December’s increase indicated continuing employment growth into this year, Selcuk Eren, senior economist at The Conference Board, said in a press statement. However, a short and shallow recession may still be ahead.
“The index has been on a gradual decline since its peak in March 2022, yet it remains notably above pre-pandemic levels,” Eren said. “This suggests continued job additions in early 2024, albeit at a decelerated pace. We project a short and shallow recession starting in [the first half of] 2024 and negative payroll prints in the second part of the year.”
Eren noted that the labor market continues to add jobs as most CEOs said they expect to continue hiring or keep their existing workforce. Only 13% expect to cut workers within the next 12 months.
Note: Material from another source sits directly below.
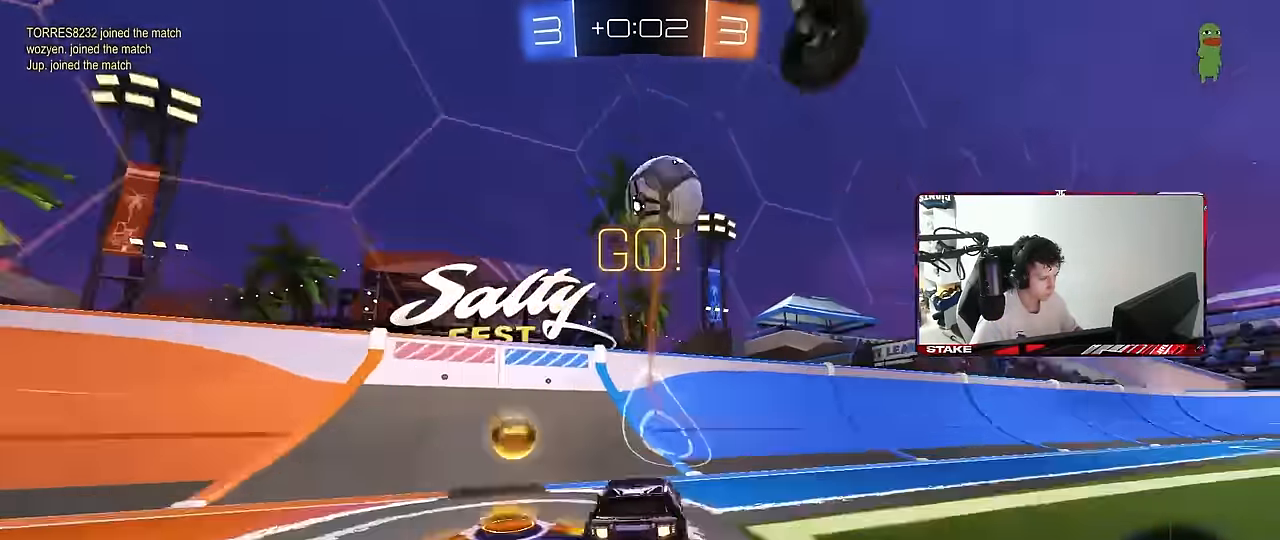
{"keys": ["a", "w"], "mouse": [], "mouse_move": "still", "events": [[67, "shift", "down"], [117, "mouse_left", "up"], [150, "shift", "up"], [250, "d", "up"], [283, "a", "down"], [350, "shift", "down"], [433, "shift", "up"]]}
“However, over the past six months, payroll gains have been predominantly driven by healthcare and social assistance, leisure and hospitality, and government. It is unlikely that gains in these sectors alone can keep payroll positive going forward,” he said. “Employment in other industries was either flat or declined slightly. Employment in temporary help services — an early indicator for hiring in other industries and part of the ETI — has been declining since November 2022. Other indicators, including job openings, hirings and voluntary quits, all point to a softening labor market.”
The Conference Board forecast the US unemployment rate to rise to 4.3% by the end of 2024, corresponding with about 600,000 job losses, according to Eren. However, the organization expects the recession to be short-lived and jobs to quickly recover by the end of 2024.
December’s increase in the Employment Trends Index was driven by positive contributions from four of its eight components: percentage of respondents who say they find “jobs hard to get,” initial claims for unemployment insurance, real manufacturing and job openings.